The
Motivating Manager - Focus On: Donald A. Winkler
An article that appeared in
Modern Business Reports
November, 1979
"The
ability to motivate makes the difference between the manager
and other employees. Employees are judged by what they do,
but the manager is judged by what he can motivate others to
do."
With
these words Donald A. Winkler of Citicorp sums up the importance
of motivational skills to the manager's role. Winkler is vice
president general manager for independent commercial banks
in Citicorp's Financial and Information Services Group. His
mission is to create and manage a service and consulting organization
serving customers for Citicorp's high-technology banking systems.
The rapidly growing organization depends on the high motivation
and the technical and entrepreneurial skills of its customer
engineers.
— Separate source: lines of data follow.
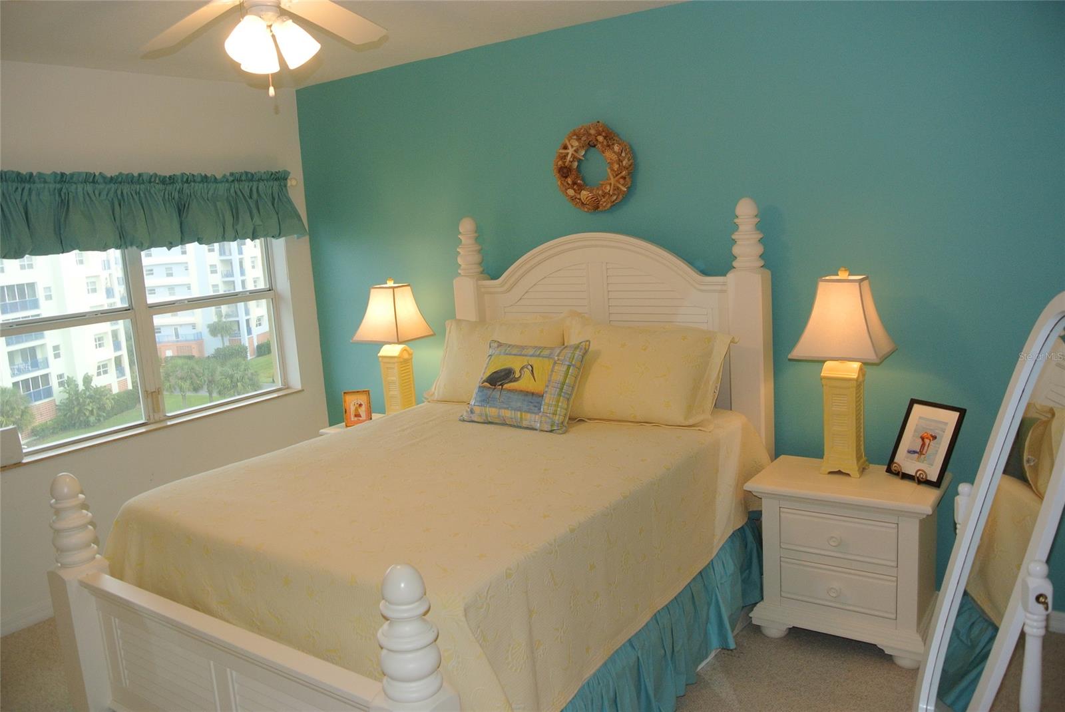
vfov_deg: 48.0
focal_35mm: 27
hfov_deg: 67.3
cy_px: 356
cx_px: 532
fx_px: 799
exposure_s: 1/60
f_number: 4.5
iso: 320
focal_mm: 10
Each of these highly trained professionals serves
as the primary representative of the whole Citicorp organization
to his customers.
While
motivation results from many different factors, Winkler believes
that a manager's assumptions about employees in general, and
his knowledge of his particular employees, are critical.
The
manager's assumptions
Winkler
is strongly committed to "Theory Y" management as identified
by the late Douglas McGregor. Theory Y is based on the assumption
that most people like work, enjoy responsibility, and possess
creativity that they want to exercise. (As a contrast, McGregor
identified Theory X, which is based on the assumption that
most people dislike work, and have to be coerced or manipulated
to perform. Winkler says:
"Theory
X offers management an easy rationalization for ineffective
organizational performance. Theory Y, on the other hand, places
the problem squarely in the lap of management. It implies
that people want to be productive and have the desire to learn.
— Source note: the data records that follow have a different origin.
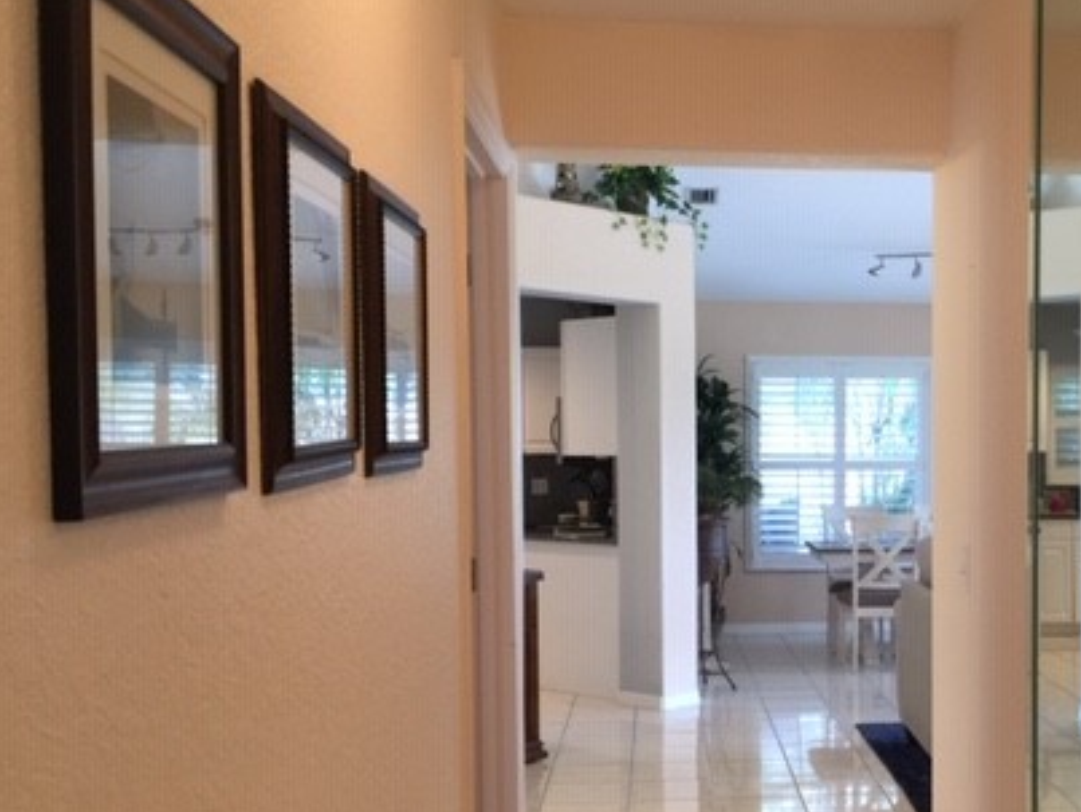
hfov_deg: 39.8
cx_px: 837
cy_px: 525
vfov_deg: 31.4
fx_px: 1438
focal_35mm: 46
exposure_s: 1/15
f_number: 2.2
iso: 50
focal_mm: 4.15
If employees are not performing up to standard, a Theory Y
manager seeks improvement through constructive thinking."
Behavioral
scientists find that employees tend to behave as they sense
managers expect them to behave. Many managers get poor performance
because they appear to expect it. They express their expectations
with emphasis on tight rules, close direction, and threats
for not meeting standards.
Winkler
takes the opposite approach:
"I
find that people perform best when you let them give their
best spontaneously. Three mechanisms encourage them to do
this.
"First,
employees should be encouraged to expand. A manager should
give subordinates a little more challenge or responsibility
than he thinks they can handle. This policy counteracts the
too-common tendency to underestimate people's capabilities.
"Second,
employees should have room to maneuver. The manager
and the employee should be in clear agreement on ultimate
goals, but the employee should have broad discretion as to
the methods and procedures for reaching them."
"Finally,
employees should be able to participate in the decision
process. There is no surer way to motivate than giving
people the feeling that decisions are 'theirs,' and not just
imposed by management."
The
manager's knowledge
"People
are not pieces of equipment," Winkler declares. "They have
lives, and those lives extend beyond the plant or office.
The manager who knows something of employees' concerns beyond
the job will be in a better position to understand them -
and motivate them."
The
most effective managers are in broad agreement about what
they should know about their employees, says Winkler. Areas
of interest include the following: family, work, experience,
the employee's own goals and ambitions and his outside interests,
education or other topics he chooses.